• _WORK TO COMPLETE_:
When you transcribe the entries below, begin at their first line and stop after the line containing "Any persons elected"; pictures stay out.

• _SOURCE MATERIAL_:
----------------------------------------
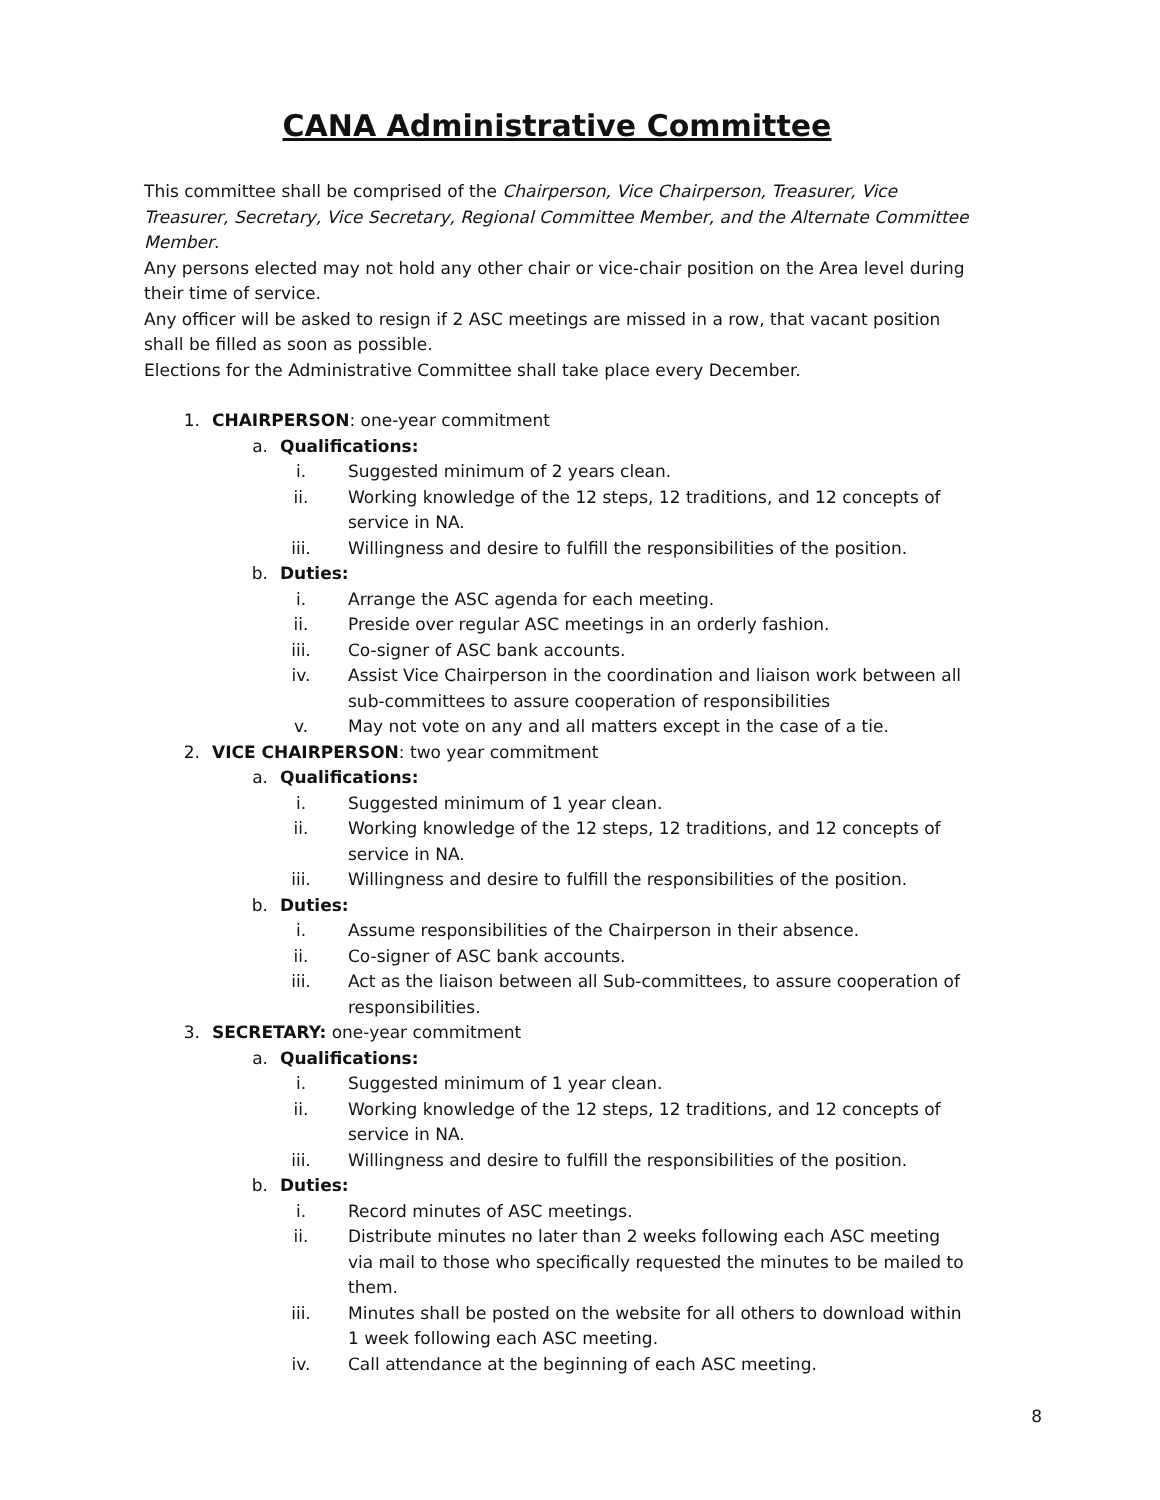CANA Administrative Committee
This committee shall be comprised of the Chairperson, Vice Chairperson, Treasurer, Vice Treasurer, Secretary, Vice Secretary, Regional Committee Member, and the Alternate Committee Member.
Any persons elected may not hold any other chair or vice-chair position on the Area level during their time of service.
Any officer will be asked to resign if 2 ASC meetings are missed in a row, that vacant position shall be filled as soon as possible.
Elections for the Administrative Committee shall take place every December.
1. CHAIRPERSON: one-year commitment
a. Qualifications:
i. Suggested minimum of 2 years clean.
ii. Working knowledge of the 12 steps, 12 traditions, and 12 concepts of service in NA.
iii. Willingness and desire to fulfill the responsibilities of the position.
b. Duties:
i. Arrange the ASC agenda for each meeting.
ii. Preside over regular ASC meetings in an orderly fashion.
iii. Co-signer of ASC bank accounts.
iv. Assist Vice Chairperson in the coordination and liaison work between all sub-committees to assure cooperation of responsibilities
v. May not vote on any and all matters except in the case of a tie.
2. VICE CHAIRPERSON: two year commitment
a. Qualifications:
i. Suggested minimum of 1 year clean.
ii. Working knowledge of the 12 steps, 12 traditions, and 12 concepts of service in NA.
iii. Willingness and desire to fulfill the responsibilities of the position.
b. Duties:
i. Assume responsibilities of the Chairperson in their absence.
ii. Co-signer of ASC bank accounts.
iii. Act as the liaison between all Sub-committees, to assure cooperation of responsibilities.
3. SECRETARY: one-year commitment
a. Qualifications:
i. Suggested minimum of 1 year clean.
ii. Working knowledge of the 12 steps, 12 traditions, and 12 concepts of service in NA.
iii. Willingness and desire to fulfill the responsibilities of the position.
b. Duties:
i. Record minutes of ASC meetings.
ii. Distribute minutes no later than 2 weeks following each ASC meeting via mail to those who specifically requested the minutes to be mailed to them.
iii. Minutes shall be posted on the website for all others to download within 1 week following each ASC meeting.
iv. Call attendance at the beginning of each ASC meeting.
8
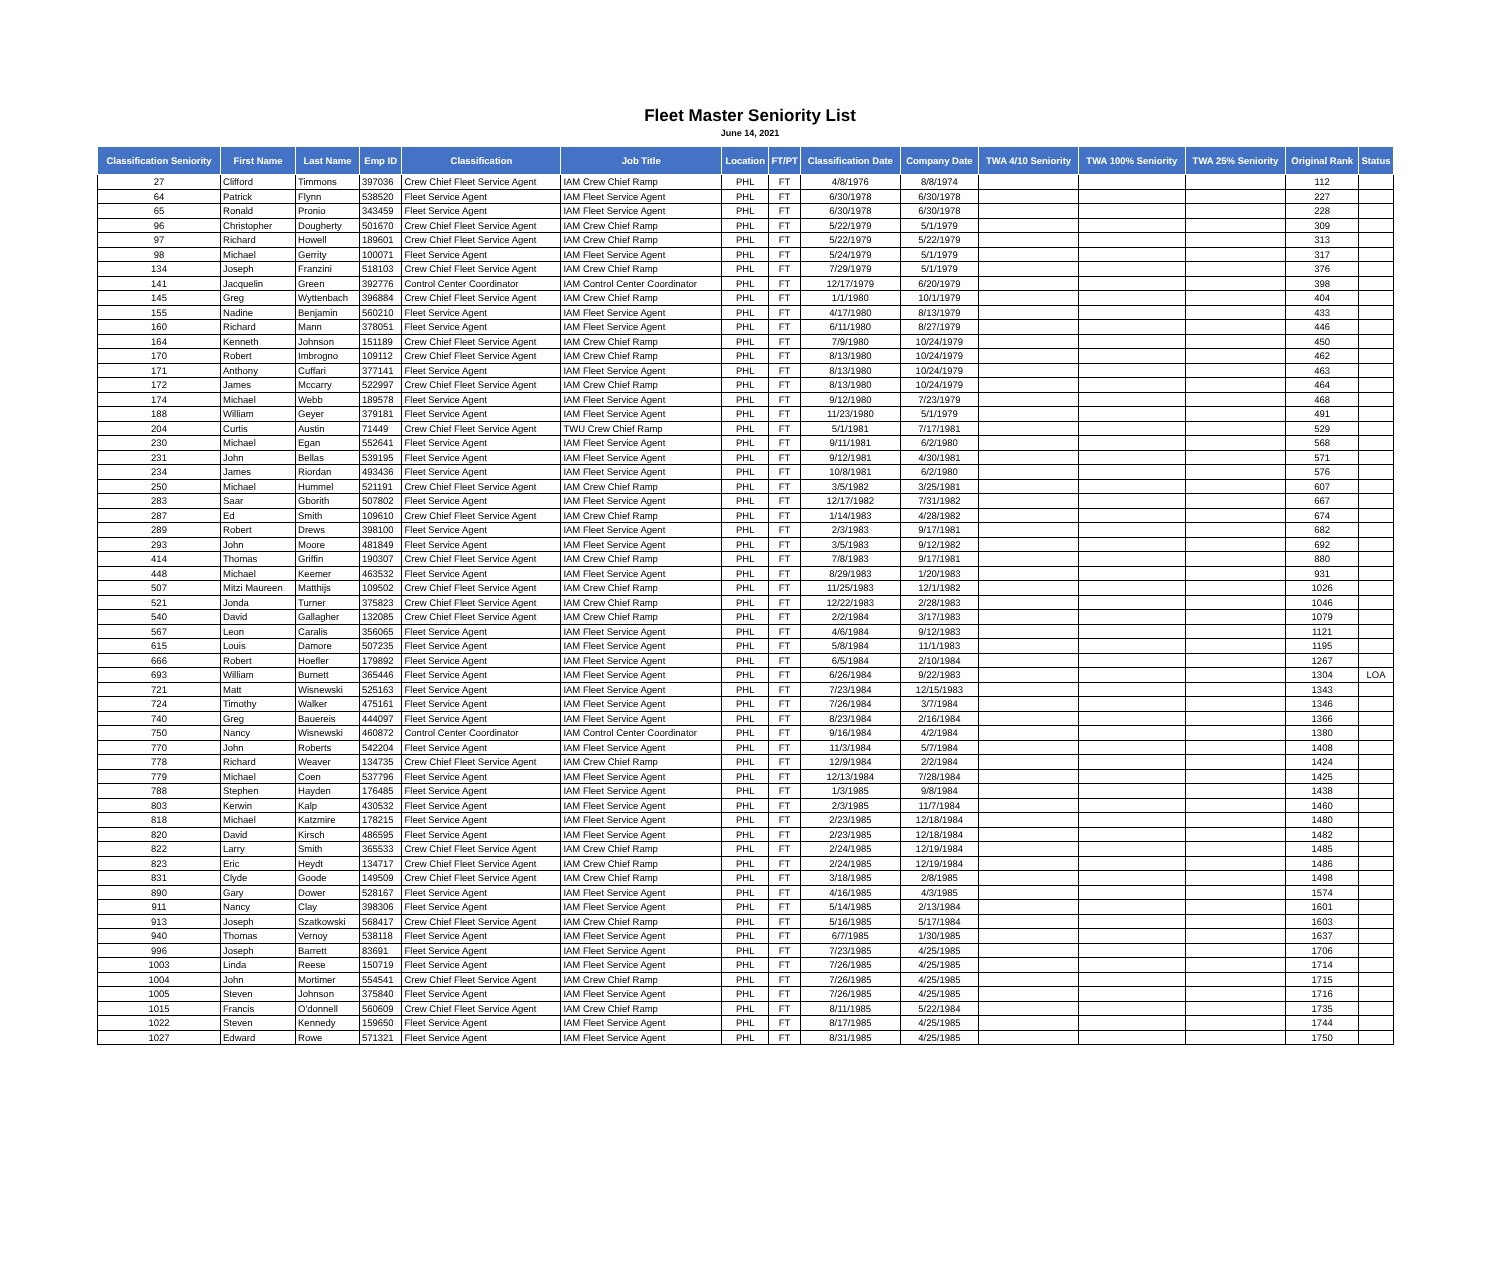Fleet Master Seniority List
June 14, 2021
| Classification Seniority | First Name | Last Name | Emp ID | Classification | Job Title | Location | FT/PT | Classification Date | Company Date | TWA 4/10 Seniority | TWA 100% Seniority | TWA 25% Seniority | Original Rank | Status |
| --- | --- | --- | --- | --- | --- | --- | --- | --- | --- | --- | --- | --- | --- | --- |
| 27 | Clifford | Timmons | 397036 | Crew Chief Fleet Service Agent | IAM Crew Chief Ramp | PHL | FT | 4/8/1976 | 8/8/1974 | | | | 112 | |
| 64 | Patrick | Flynn | 538520 | Fleet Service Agent | IAM Fleet Service Agent | PHL | FT | 6/30/1978 | 6/30/1978 | | | | 227 | |
| 65 | Ronald | Pronio | 343459 | Fleet Service Agent | IAM Fleet Service Agent | PHL | FT | 6/30/1978 | 6/30/1978 | | | | 228 | |
| 96 | Christopher | Dougherty | 501670 | Crew Chief Fleet Service Agent | IAM Crew Chief Ramp | PHL | FT | 5/22/1979 | 5/1/1979 | | | | 309 | |
| 97 | Richard | Howell | 189601 | Crew Chief Fleet Service Agent | IAM Crew Chief Ramp | PHL | FT | 5/22/1979 | 5/22/1979 | | | | 313 | |
| 98 | Michael | Gerrity | 100071 | Fleet Service Agent | IAM Fleet Service Agent | PHL | FT | 5/24/1979 | 5/1/1979 | | | | 317 | |
| 134 | Joseph | Franzini | 518103 | Crew Chief Fleet Service Agent | IAM Crew Chief Ramp | PHL | FT | 7/29/1979 | 5/1/1979 | | | | 376 | |
| 141 | Jacquelin | Green | 392776 | Control Center Coordinator | IAM Control Center Coordinator | PHL | FT | 12/17/1979 | 6/20/1979 | | | | 398 | |
| 145 | Greg | Wyttenbach | 396884 | Crew Chief Fleet Service Agent | IAM Crew Chief Ramp | PHL | FT | 1/1/1980 | 10/1/1979 | | | | 404 | |
| 155 | Nadine | Benjamin | 560210 | Fleet Service Agent | IAM Fleet Service Agent | PHL | FT | 4/17/1980 | 8/13/1979 | | | | 433 | |
| 160 | Richard | Mann | 378051 | Fleet Service Agent | IAM Fleet Service Agent | PHL | FT | 6/11/1980 | 8/27/1979 | | | | 446 | |
| 164 | Kenneth | Johnson | 151189 | Crew Chief Fleet Service Agent | IAM Crew Chief Ramp | PHL | FT | 7/9/1980 | 10/24/1979 | | | | 450 | |
| 170 | Robert | Imbrogno | 109112 | Crew Chief Fleet Service Agent | IAM Crew Chief Ramp | PHL | FT | 8/13/1980 | 10/24/1979 | | | | 462 | |
| 171 | Anthony | Cuffari | 377141 | Fleet Service Agent | IAM Fleet Service Agent | PHL | FT | 8/13/1980 | 10/24/1979 | | | | 463 | |
| 172 | James | Mccarry | 522997 | Crew Chief Fleet Service Agent | IAM Crew Chief Ramp | PHL | FT | 8/13/1980 | 10/24/1979 | | | | 464 | |
| 174 | Michael | Webb | 189578 | Fleet Service Agent | IAM Fleet Service Agent | PHL | FT | 9/12/1980 | 7/23/1979 | | | | 468 | |
| 188 | William | Geyer | 379181 | Fleet Service Agent | IAM Fleet Service Agent | PHL | FT | 11/23/1980 | 5/1/1979 | | | | 491 | |
| 204 | Curtis | Austin | 71449 | Crew Chief Fleet Service Agent | TWU Crew Chief Ramp | PHL | FT | 5/1/1981 | 7/17/1981 | | | | 529 | |
| 230 | Michael | Egan | 552641 | Fleet Service Agent | IAM Fleet Service Agent | PHL | FT | 9/11/1981 | 6/2/1980 | | | | 568 | |
| 231 | John | Bellas | 539195 | Fleet Service Agent | IAM Fleet Service Agent | PHL | FT | 9/12/1981 | 4/30/1981 | | | | 571 | |
| 234 | James | Riordan | 493436 | Fleet Service Agent | IAM Fleet Service Agent | PHL | FT | 10/8/1981 | 6/2/1980 | | | | 576 | |
| 250 | Michael | Hummel | 521191 | Crew Chief Fleet Service Agent | IAM Crew Chief Ramp | PHL | FT | 3/5/1982 | 3/25/1981 | | | | 607 | |
| 283 | Saar | Gborith | 507802 | Fleet Service Agent | IAM Fleet Service Agent | PHL | FT | 12/17/1982 | 7/31/1982 | | | | 667 | |
| 287 | Ed | Smith | 109610 | Crew Chief Fleet Service Agent | IAM Crew Chief Ramp | PHL | FT | 1/14/1983 | 4/28/1982 | | | | 674 | |
| 289 | Robert | Drews | 398100 | Fleet Service Agent | IAM Fleet Service Agent | PHL | FT | 2/3/1983 | 9/17/1981 | | | | 682 | |
| 293 | John | Moore | 481849 | Fleet Service Agent | IAM Fleet Service Agent | PHL | FT | 3/5/1983 | 9/12/1982 | | | | 692 | |
| 414 | Thomas | Griffin | 190307 | Crew Chief Fleet Service Agent | IAM Crew Chief Ramp | PHL | FT | 7/8/1983 | 9/17/1981 | | | | 880 | |
| 448 | Michael | Keemer | 463532 | Fleet Service Agent | IAM Fleet Service Agent | PHL | FT | 8/29/1983 | 1/20/1983 | | | | 931 | |
| 507 | Mitzi Maureen | Matthijs | 109502 | Crew Chief Fleet Service Agent | IAM Crew Chief Ramp | PHL | FT | 11/25/1983 | 12/1/1982 | | | | 1026 | |
| 521 | Jonda | Turner | 375823 | Crew Chief Fleet Service Agent | IAM Crew Chief Ramp | PHL | FT | 12/22/1983 | 2/28/1983 | | | | 1046 | |
| 540 | David | Gallagher | 132085 | Crew Chief Fleet Service Agent | IAM Crew Chief Ramp | PHL | FT | 2/2/1984 | 3/17/1983 | | | | 1079 | |
| 567 | Leon | Caralis | 356065 | Fleet Service Agent | IAM Fleet Service Agent | PHL | FT | 4/6/1984 | 9/12/1983 | | | | 1121 | |
| 615 | Louis | Damore | 507235 | Fleet Service Agent | IAM Fleet Service Agent | PHL | FT | 5/8/1984 | 11/1/1983 | | | | 1195 | |
| 666 | Robert | Hoefler | 179892 | Fleet Service Agent | IAM Fleet Service Agent | PHL | FT | 6/5/1984 | 2/10/1984 | | | | 1267 | |
| 693 | William | Burnett | 365446 | Fleet Service Agent | IAM Fleet Service Agent | PHL | FT | 6/26/1984 | 9/22/1983 | | | | 1304 | LOA |
| 721 | Matt | Wisnewski | 525163 | Fleet Service Agent | IAM Fleet Service Agent | PHL | FT | 7/23/1984 | 12/15/1983 | | | | 1343 | |
| 724 | Timothy | Walker | 475161 | Fleet Service Agent | IAM Fleet Service Agent | PHL | FT | 7/26/1984 | 3/7/1984 | | | | 1346 | |
| 740 | Greg | Bauereis | 444097 | Fleet Service Agent | IAM Fleet Service Agent | PHL | FT | 8/23/1984 | 2/16/1984 | | | | 1366 | |
| 750 | Nancy | Wisnewski | 460872 | Control Center Coordinator | IAM Control Center Coordinator | PHL | FT | 9/16/1984 | 4/2/1984 | | | | 1380 | |
| 770 | John | Roberts | 542204 | Fleet Service Agent | IAM Fleet Service Agent | PHL | FT | 11/3/1984 | 5/7/1984 | | | | 1408 | |
| 778 | Richard | Weaver | 134735 | Crew Chief Fleet Service Agent | IAM Crew Chief Ramp | PHL | FT | 12/9/1984 | 2/2/1984 | | | | 1424 | |
| 779 | Michael | Coen | 537796 | Fleet Service Agent | IAM Fleet Service Agent | PHL | FT | 12/13/1984 | 7/28/1984 | | | | 1425 | |
| 788 | Stephen | Hayden | 176485 | Fleet Service Agent | IAM Fleet Service Agent | PHL | FT | 1/3/1985 | 9/8/1984 | | | | 1438 | |
| 803 | Kerwin | Kalp | 430532 | Fleet Service Agent | IAM Fleet Service Agent | PHL | FT | 2/3/1985 | 11/7/1984 | | | | 1460 | |
| 818 | Michael | Katzmire | 178215 | Fleet Service Agent | IAM Fleet Service Agent | PHL | FT | 2/23/1985 | 12/18/1984 | | | | 1480 | |
| 820 | David | Kirsch | 486595 | Fleet Service Agent | IAM Fleet Service Agent | PHL | FT | 2/23/1985 | 12/18/1984 | | | | 1482 | |
| 822 | Larry | Smith | 365533 | Crew Chief Fleet Service Agent | IAM Crew Chief Ramp | PHL | FT | 2/24/1985 | 12/19/1984 | | | | 1485 | |
| 823 | Eric | Heydt | 134717 | Crew Chief Fleet Service Agent | IAM Crew Chief Ramp | PHL | FT | 2/24/1985 | 12/19/1984 | | | | 1486 | |
| 831 | Clyde | Goode | 149509 | Crew Chief Fleet Service Agent | IAM Crew Chief Ramp | PHL | FT | 3/18/1985 | 2/8/1985 | | | | 1498 | |
| 890 | Gary | Dower | 528167 | Fleet Service Agent | IAM Fleet Service Agent | PHL | FT | 4/16/1985 | 4/3/1985 | | | | 1574 | |
| 911 | Nancy | Clay | 398306 | Fleet Service Agent | IAM Fleet Service Agent | PHL | FT | 5/14/1985 | 2/13/1984 | | | | 1601 | |
| 913 | Joseph | Szatkowski | 568417 | Crew Chief Fleet Service Agent | IAM Crew Chief Ramp | PHL | FT | 5/16/1985 | 5/17/1984 | | | | 1603 | |
| 940 | Thomas | Vernoy | 538118 | Fleet Service Agent | IAM Fleet Service Agent | PHL | FT | 6/7/1985 | 1/30/1985 | | | | 1637 | |
| 996 | Joseph | Barrett | 83691 | Fleet Service Agent | IAM Fleet Service Agent | PHL | FT | 7/23/1985 | 4/25/1985 | | | | 1706 | |
| 1003 | Linda | Reese | 150719 | Fleet Service Agent | IAM Fleet Service Agent | PHL | FT | 7/26/1985 | 4/25/1985 | | | | 1714 | |
| 1004 | John | Mortimer | 554541 | Crew Chief Fleet Service Agent | IAM Crew Chief Ramp | PHL | FT | 7/26/1985 | 4/25/1985 | | | | 1715 | |
| 1005 | Steven | Johnson | 375840 | Fleet Service Agent | IAM Fleet Service Agent | PHL | FT | 7/26/1985 | 4/25/1985 | | | | 1716 | |
| 1015 | Francis | O'donnell | 560609 | Crew Chief Fleet Service Agent | IAM Crew Chief Ramp | PHL | FT | 8/11/1985 | 5/22/1984 | | | | 1735 | |
| 1022 | Steven | Kennedy | 159650 | Fleet Service Agent | IAM Fleet Service Agent | PHL | FT | 8/17/1985 | 4/25/1985 | | | | 1744 | |
| 1027 | Edward | Rowe | 571321 | Fleet Service Agent | IAM Fleet Service Agent | PHL | FT | 8/31/1985 | 4/25/1985 | | | | 1750 | |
----------------------------------------
• _SOLUTION TO THE PROBLEM_:
CANA Administrative Committee
This committee shall be comprised of the Chairperson, Vice Chairperson, Treasurer, Vice Treasurer, Secretary, Vice Secretary, Regional Committee Member, and the Alternate Committee Member.
Any persons elected may not hold any other chair or vice-chair position on the Area level during their time of service.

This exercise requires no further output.